Site Reliability Engineering
Estimated reading time: 2 mins
The two weeks Holidays vacation is over, we are back at work and the Docker Swarms ran fully unattended without a single outage during this period! For every IT engineer reliability may be something different because it depends upon which goals you have to achieve with your team.
Last year at the same time we ran roughly 450 containers in our Docker Swarm’s, this year we already had more than 1500 containers. Almost three times more than last year.
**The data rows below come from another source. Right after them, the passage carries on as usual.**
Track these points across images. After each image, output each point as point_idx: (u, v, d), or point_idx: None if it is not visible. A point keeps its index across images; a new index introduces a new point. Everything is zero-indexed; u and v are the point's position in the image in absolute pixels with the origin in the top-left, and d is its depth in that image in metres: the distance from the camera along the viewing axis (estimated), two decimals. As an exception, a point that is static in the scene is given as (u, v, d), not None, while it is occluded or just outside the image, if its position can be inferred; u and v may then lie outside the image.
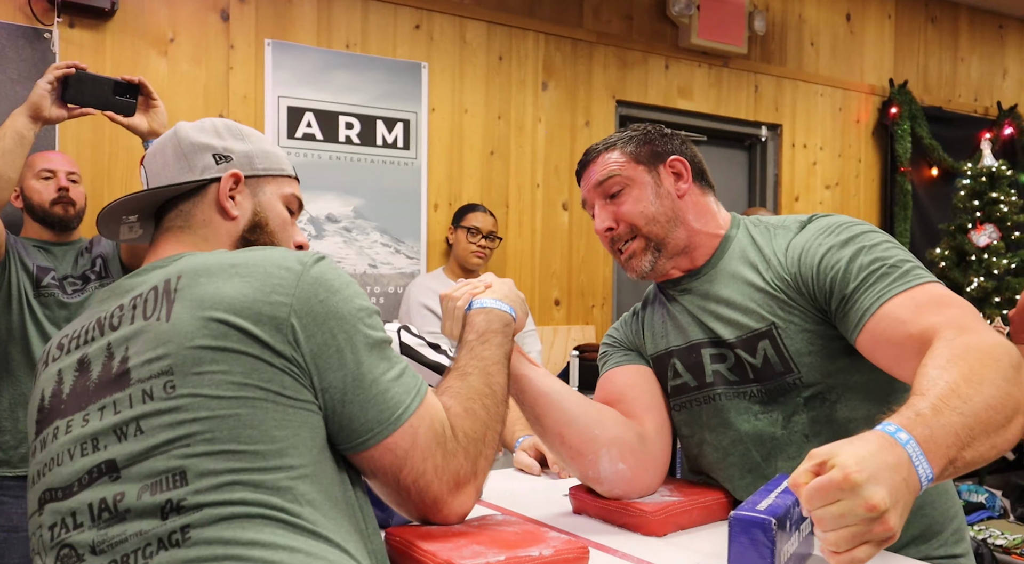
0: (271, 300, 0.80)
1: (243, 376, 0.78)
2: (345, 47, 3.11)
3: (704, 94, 3.97)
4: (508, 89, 3.46)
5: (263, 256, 0.85)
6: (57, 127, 2.59)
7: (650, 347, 1.29)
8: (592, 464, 1.15)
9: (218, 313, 0.79)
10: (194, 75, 2.84)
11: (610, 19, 3.71)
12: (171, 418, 0.77)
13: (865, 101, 4.49)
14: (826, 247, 1.12)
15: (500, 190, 3.45)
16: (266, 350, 0.79)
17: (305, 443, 0.80)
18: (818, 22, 4.34)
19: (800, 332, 1.13)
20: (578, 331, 3.59)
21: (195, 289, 0.81)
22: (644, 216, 1.21)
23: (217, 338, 0.78)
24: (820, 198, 4.36)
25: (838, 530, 0.69)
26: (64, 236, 2.24)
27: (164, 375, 0.78)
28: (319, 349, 0.81)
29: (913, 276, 1.03)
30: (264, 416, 0.78)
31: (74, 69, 1.89)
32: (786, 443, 1.15)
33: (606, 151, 1.26)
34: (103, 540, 0.75)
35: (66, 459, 0.80)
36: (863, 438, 0.74)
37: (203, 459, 0.76)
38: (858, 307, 1.05)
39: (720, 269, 1.22)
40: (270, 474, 0.77)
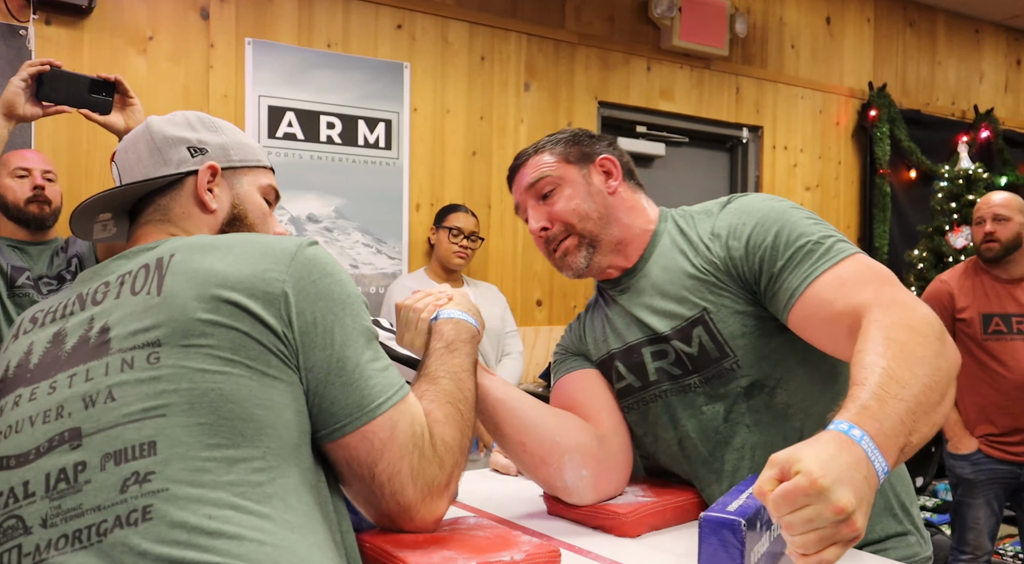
0: (265, 276, 0.80)
1: (230, 352, 0.76)
2: (326, 47, 3.10)
3: (686, 96, 3.99)
4: (490, 90, 3.46)
5: (258, 237, 0.85)
6: (33, 125, 2.56)
7: (593, 352, 1.29)
8: (557, 473, 1.15)
9: (211, 287, 0.78)
10: (173, 74, 2.82)
11: (592, 20, 3.72)
12: (149, 388, 0.74)
13: (845, 104, 4.53)
14: (751, 227, 1.13)
15: (482, 191, 3.45)
16: (257, 324, 0.78)
17: (286, 426, 0.78)
18: (798, 25, 4.37)
19: (732, 314, 1.13)
20: (560, 332, 3.59)
21: (188, 264, 0.80)
22: (577, 214, 1.22)
23: (208, 311, 0.77)
24: (800, 200, 4.39)
25: (807, 533, 0.69)
26: (39, 235, 2.22)
27: (149, 346, 0.76)
28: (308, 327, 0.81)
29: (836, 251, 1.05)
30: (247, 394, 0.76)
31: (49, 66, 1.87)
32: (729, 435, 1.16)
33: (536, 154, 1.27)
34: (56, 513, 0.70)
35: (26, 427, 0.76)
36: (820, 440, 0.74)
37: (177, 430, 0.72)
38: (786, 287, 1.07)
39: (652, 263, 1.23)
40: (245, 451, 0.74)
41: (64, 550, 0.68)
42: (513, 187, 1.30)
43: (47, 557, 0.68)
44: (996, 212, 2.66)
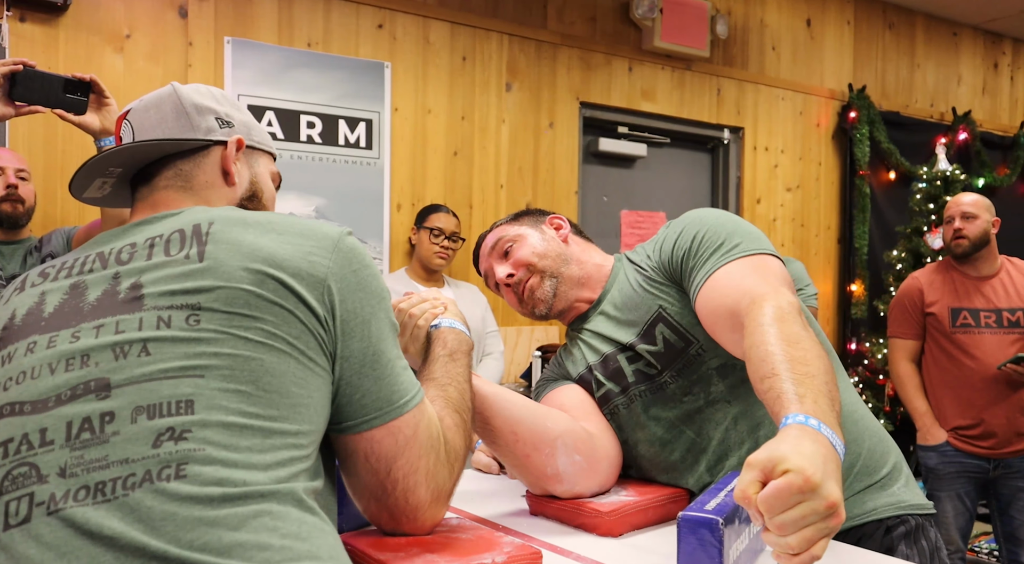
0: (310, 259, 0.79)
1: (273, 327, 0.75)
2: (307, 46, 3.08)
3: (667, 96, 4.00)
4: (472, 90, 3.46)
5: (295, 219, 0.84)
6: (7, 124, 2.52)
7: (572, 372, 1.36)
8: (550, 458, 1.16)
9: (257, 262, 0.77)
10: (151, 73, 2.79)
11: (574, 21, 3.72)
12: (188, 348, 0.71)
13: (825, 105, 4.56)
14: (677, 233, 1.24)
15: (464, 191, 3.44)
16: (300, 305, 0.77)
17: (316, 408, 0.77)
18: (779, 27, 4.40)
19: (685, 305, 1.22)
20: (541, 332, 3.59)
21: (231, 235, 0.78)
22: (536, 254, 1.35)
23: (254, 284, 0.75)
24: (781, 200, 4.42)
25: (799, 532, 0.69)
26: (12, 235, 2.19)
27: (189, 308, 0.73)
28: (348, 316, 0.80)
29: (738, 250, 1.15)
30: (286, 369, 0.74)
31: (22, 66, 1.84)
32: (712, 413, 1.21)
33: (491, 231, 1.44)
34: (77, 463, 0.66)
35: (44, 373, 0.72)
36: (791, 436, 0.75)
37: (216, 393, 0.69)
38: (693, 283, 1.17)
39: (615, 289, 1.34)
40: (281, 425, 0.72)
41: (84, 502, 0.64)
42: (480, 264, 1.45)
43: (64, 507, 0.64)
44: (964, 210, 2.73)
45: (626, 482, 1.28)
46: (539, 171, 3.64)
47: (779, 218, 4.40)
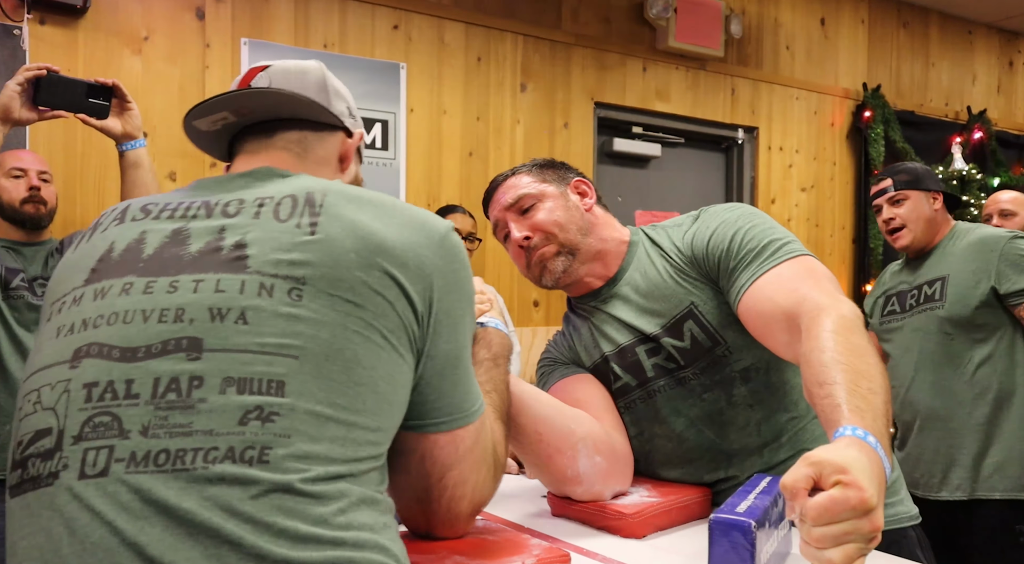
0: (417, 252, 0.77)
1: (372, 317, 0.72)
2: (323, 47, 3.09)
3: (681, 96, 3.99)
4: (486, 90, 3.46)
5: (406, 206, 0.82)
6: (28, 126, 2.54)
7: (585, 359, 1.33)
8: (571, 460, 1.15)
9: (368, 246, 0.74)
10: (169, 74, 2.80)
11: (588, 21, 3.72)
12: (287, 325, 0.68)
13: (840, 105, 4.54)
14: (711, 230, 1.21)
15: (479, 191, 3.44)
16: (402, 298, 0.75)
17: (398, 406, 0.76)
18: (793, 26, 4.39)
19: (718, 305, 1.20)
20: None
21: (344, 211, 0.76)
22: (558, 224, 1.28)
23: (362, 270, 0.73)
24: (796, 200, 4.40)
25: (840, 547, 0.68)
26: (34, 236, 2.21)
27: (293, 280, 0.71)
28: (443, 315, 0.79)
29: (784, 252, 1.12)
30: (377, 363, 0.72)
31: (46, 71, 1.86)
32: (733, 416, 1.21)
33: (512, 176, 1.34)
34: (160, 424, 0.64)
35: (137, 319, 0.69)
36: (852, 447, 0.73)
37: (308, 378, 0.67)
38: (737, 285, 1.14)
39: (633, 270, 1.29)
40: (363, 419, 0.71)
41: (164, 467, 0.63)
42: (490, 208, 1.36)
43: (144, 470, 0.63)
44: (1003, 208, 2.72)
45: (645, 481, 1.27)
46: (553, 171, 3.64)
47: (794, 218, 4.39)
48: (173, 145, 2.80)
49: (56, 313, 0.74)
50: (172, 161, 2.80)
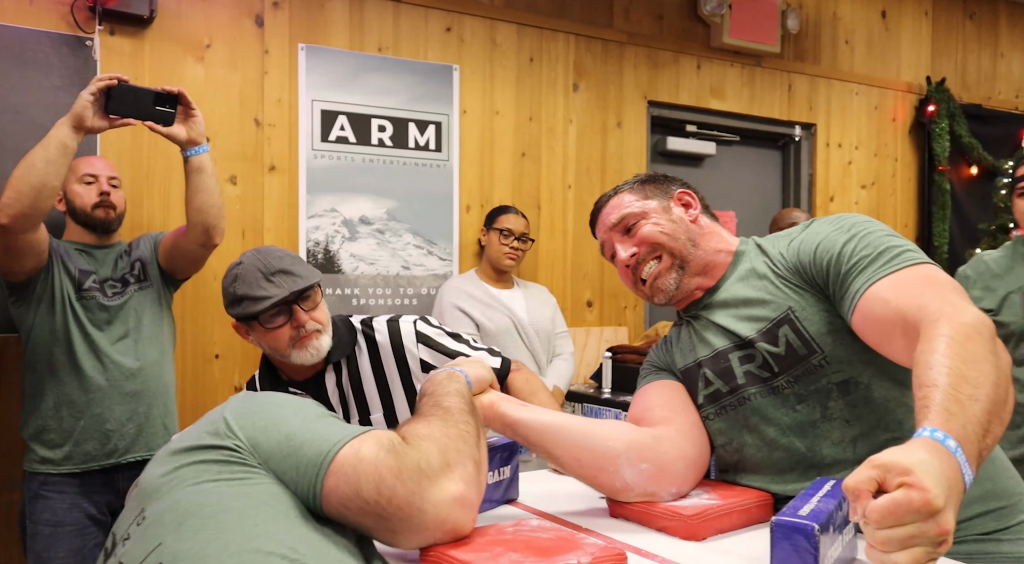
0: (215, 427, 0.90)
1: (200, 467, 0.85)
2: (377, 50, 3.14)
3: (737, 94, 3.93)
4: (539, 90, 3.47)
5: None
6: (98, 134, 2.64)
7: (679, 362, 1.33)
8: (616, 475, 1.16)
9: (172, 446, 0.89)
10: (230, 80, 2.88)
11: (641, 19, 3.69)
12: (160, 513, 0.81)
13: (902, 99, 4.42)
14: (822, 236, 1.18)
15: (531, 191, 3.45)
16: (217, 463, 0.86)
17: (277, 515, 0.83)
18: (853, 20, 4.28)
19: (817, 312, 1.16)
20: (611, 332, 3.58)
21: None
22: (664, 234, 1.28)
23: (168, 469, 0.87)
24: (855, 198, 4.30)
25: (906, 551, 0.66)
26: (104, 239, 2.29)
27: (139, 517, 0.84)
28: (255, 434, 0.89)
29: (903, 259, 1.08)
30: (217, 502, 0.82)
31: (116, 81, 1.93)
32: (828, 430, 1.16)
33: (615, 196, 1.35)
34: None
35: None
36: (922, 448, 0.71)
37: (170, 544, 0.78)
38: (850, 290, 1.10)
39: (734, 278, 1.27)
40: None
41: None
42: (597, 229, 1.38)
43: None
44: None
45: (708, 484, 1.26)
46: (607, 171, 3.63)
47: (853, 216, 4.28)
48: (233, 149, 2.87)
49: None
50: (232, 165, 2.88)
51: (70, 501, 2.07)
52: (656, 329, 3.21)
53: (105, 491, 2.15)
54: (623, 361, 3.12)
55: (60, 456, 2.09)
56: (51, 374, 2.11)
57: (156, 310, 2.28)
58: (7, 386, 2.48)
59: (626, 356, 3.13)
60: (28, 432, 2.12)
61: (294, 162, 2.98)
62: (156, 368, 2.22)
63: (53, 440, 2.10)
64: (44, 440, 2.10)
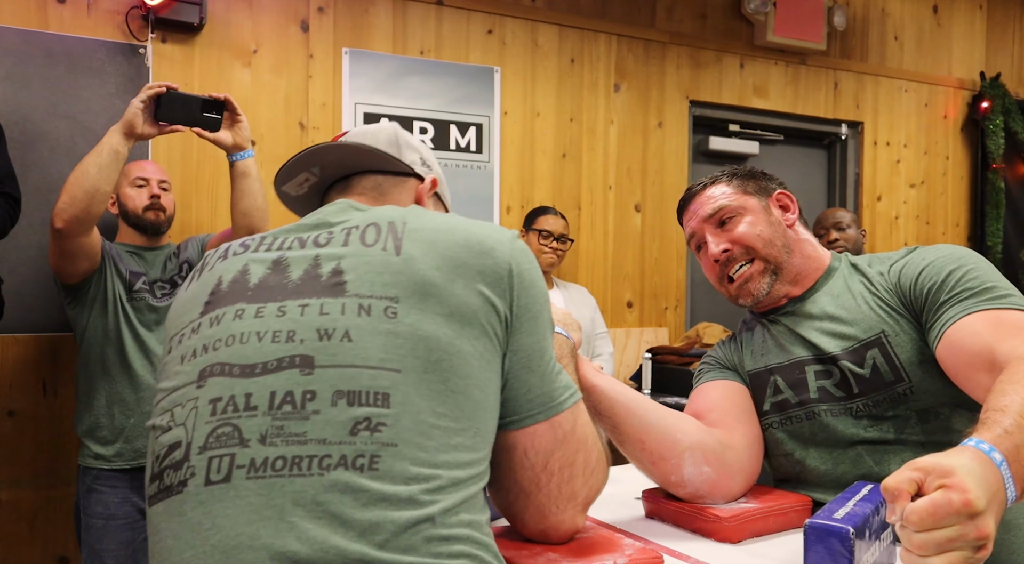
0: (493, 255, 0.82)
1: (460, 326, 0.77)
2: (419, 54, 3.17)
3: (780, 92, 3.88)
4: (580, 91, 3.46)
5: (472, 221, 0.88)
6: (149, 140, 2.72)
7: (749, 364, 1.29)
8: (675, 468, 1.14)
9: (447, 262, 0.80)
10: (275, 84, 2.94)
11: (683, 19, 3.67)
12: (387, 340, 0.74)
13: (953, 96, 4.31)
14: (928, 262, 1.14)
15: (572, 192, 3.45)
16: (485, 303, 0.80)
17: (492, 411, 0.79)
18: (902, 15, 4.19)
19: (910, 340, 1.12)
20: (651, 333, 3.56)
21: (423, 233, 0.82)
22: (762, 239, 1.23)
23: (445, 283, 0.79)
24: (904, 197, 4.20)
25: (943, 555, 0.65)
26: (155, 241, 2.36)
27: (387, 299, 0.77)
28: (522, 310, 0.83)
29: (1007, 301, 1.03)
30: (469, 371, 0.77)
31: (165, 88, 1.99)
32: (900, 449, 1.13)
33: (711, 185, 1.29)
34: (277, 433, 0.70)
35: (252, 340, 0.76)
36: (965, 454, 0.70)
37: (410, 389, 0.72)
38: (944, 318, 1.06)
39: (823, 292, 1.23)
40: (462, 423, 0.75)
41: (281, 473, 0.68)
42: (686, 218, 1.32)
43: (264, 475, 0.69)
44: None
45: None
46: (648, 171, 3.61)
47: (902, 215, 4.19)
48: (279, 152, 2.93)
49: (177, 344, 0.82)
50: (278, 168, 2.93)
51: (121, 495, 2.14)
52: (697, 330, 3.18)
53: (154, 486, 2.21)
54: (663, 362, 3.10)
55: (112, 452, 2.16)
56: (103, 373, 2.18)
57: (203, 310, 2.33)
58: (64, 385, 2.57)
59: (666, 357, 3.11)
60: (82, 429, 2.20)
61: (337, 165, 3.02)
62: (203, 367, 2.28)
63: (105, 437, 2.17)
64: (97, 437, 2.17)
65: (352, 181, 1.02)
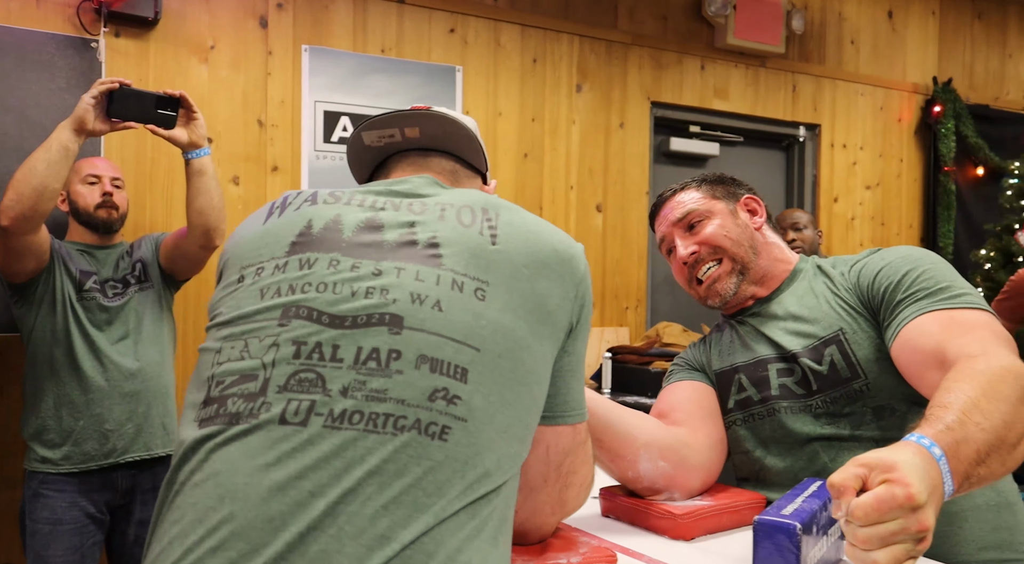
0: (573, 265, 0.85)
1: (537, 322, 0.80)
2: (380, 52, 3.15)
3: (741, 94, 3.93)
4: (542, 91, 3.47)
5: (553, 226, 0.90)
6: (102, 136, 2.66)
7: (716, 364, 1.32)
8: (632, 464, 1.16)
9: (536, 260, 0.82)
10: (233, 81, 2.89)
11: (645, 20, 3.69)
12: (472, 320, 0.75)
13: (908, 100, 4.40)
14: (886, 262, 1.17)
15: (534, 192, 3.46)
16: (564, 305, 0.83)
17: (539, 408, 0.81)
18: (859, 20, 4.27)
19: (868, 339, 1.15)
20: (612, 333, 3.58)
21: (516, 227, 0.84)
22: (728, 239, 1.28)
23: (533, 279, 0.81)
24: (860, 198, 4.28)
25: (887, 548, 0.66)
26: (107, 239, 2.31)
27: (478, 281, 0.78)
28: (584, 318, 0.87)
29: (961, 300, 1.06)
30: (535, 368, 0.79)
31: (118, 84, 1.95)
32: (855, 446, 1.15)
33: (681, 191, 1.35)
34: (359, 387, 0.71)
35: (345, 292, 0.76)
36: (907, 449, 0.72)
37: (485, 371, 0.74)
38: (899, 318, 1.08)
39: (788, 293, 1.27)
40: (520, 415, 0.77)
41: (357, 426, 0.69)
42: (657, 222, 1.37)
43: (340, 426, 0.69)
44: None
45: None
46: (610, 172, 3.63)
47: (858, 216, 4.27)
48: (237, 150, 2.88)
49: (255, 275, 0.81)
50: (236, 165, 2.89)
51: (69, 500, 2.09)
52: (657, 330, 3.20)
53: (104, 490, 2.16)
54: (623, 362, 3.11)
55: (59, 456, 2.11)
56: (51, 374, 2.12)
57: (156, 311, 2.29)
58: (9, 386, 2.50)
59: (626, 357, 3.13)
60: (28, 432, 2.14)
61: (296, 163, 2.99)
62: (156, 369, 2.23)
63: (52, 440, 2.11)
64: (44, 440, 2.11)
65: (431, 158, 0.99)
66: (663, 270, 3.74)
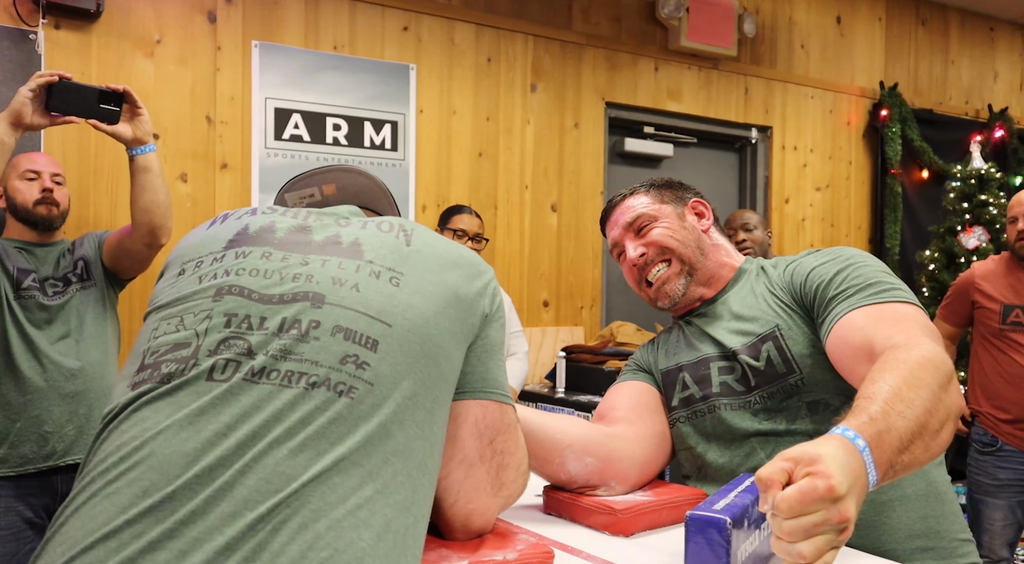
0: (481, 268, 0.95)
1: (447, 305, 0.87)
2: (333, 49, 3.12)
3: (694, 96, 3.97)
4: (497, 91, 3.47)
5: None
6: (41, 131, 2.59)
7: (662, 363, 1.35)
8: (560, 466, 1.18)
9: (445, 258, 0.91)
10: (180, 77, 2.84)
11: (599, 21, 3.72)
12: (386, 300, 0.84)
13: (856, 103, 4.50)
14: (819, 262, 1.21)
15: (488, 191, 3.45)
16: (472, 297, 0.91)
17: (451, 384, 0.88)
18: (808, 24, 4.35)
19: (802, 335, 1.18)
20: (567, 332, 3.59)
21: (428, 238, 0.94)
22: (675, 240, 1.31)
23: (444, 273, 0.89)
24: (810, 200, 4.36)
25: (810, 540, 0.68)
26: (47, 237, 2.24)
27: (393, 271, 0.87)
28: (495, 313, 0.94)
29: (889, 295, 1.09)
30: (443, 343, 0.86)
31: (58, 78, 1.89)
32: (791, 440, 1.17)
33: (630, 196, 1.38)
34: (280, 350, 0.78)
35: (275, 277, 0.85)
36: (831, 442, 0.74)
37: (395, 344, 0.81)
38: (831, 314, 1.11)
39: (732, 293, 1.31)
40: (429, 388, 0.82)
41: (273, 381, 0.76)
42: (608, 227, 1.40)
43: (258, 381, 0.76)
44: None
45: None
46: (564, 171, 3.64)
47: (808, 218, 4.35)
48: (184, 147, 2.83)
49: (195, 267, 0.90)
50: (183, 162, 2.84)
51: (5, 504, 2.03)
52: (611, 329, 3.22)
53: (42, 494, 2.10)
54: (577, 361, 3.13)
55: (-8, 459, 2.05)
56: (-12, 375, 2.06)
57: (99, 310, 2.24)
58: (-55, 387, 2.42)
59: (580, 356, 3.14)
60: (-37, 434, 2.07)
61: (247, 160, 2.95)
62: (99, 369, 2.18)
63: (-12, 442, 2.05)
64: (-21, 442, 2.05)
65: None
66: (617, 270, 3.76)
For me, the Yin and Yang symbol is not the worst symbol to reflect the idea of Site Reliability Engineering because there are always some kind of trade offs you have to accept between the ultimate reliable system and the infinite time it would take to implement such system. Therefore different and often fully contrary needs have to work together to still create a system that fulfills all needs, like Yin and Yang.
The monitoring and alerting system observed the Docker Swarms autonomous and today we reviewed the data tracked. The only thing that happened was a failure of a single Docker worker node which did a reboot. The Docker Swarm automatically started the missing containers on the remaining Docker workers and nothing more happens.
I think that we did a great job, because we had two full vacation weeks without any stress. The Docker Swarm doesn’t break, all services were always up and running and the system has handled a failing Docker worker as expected.
Times like these are always exciting because they proof if the systems are working even without people who are watching it. Happy new year and happy hacking!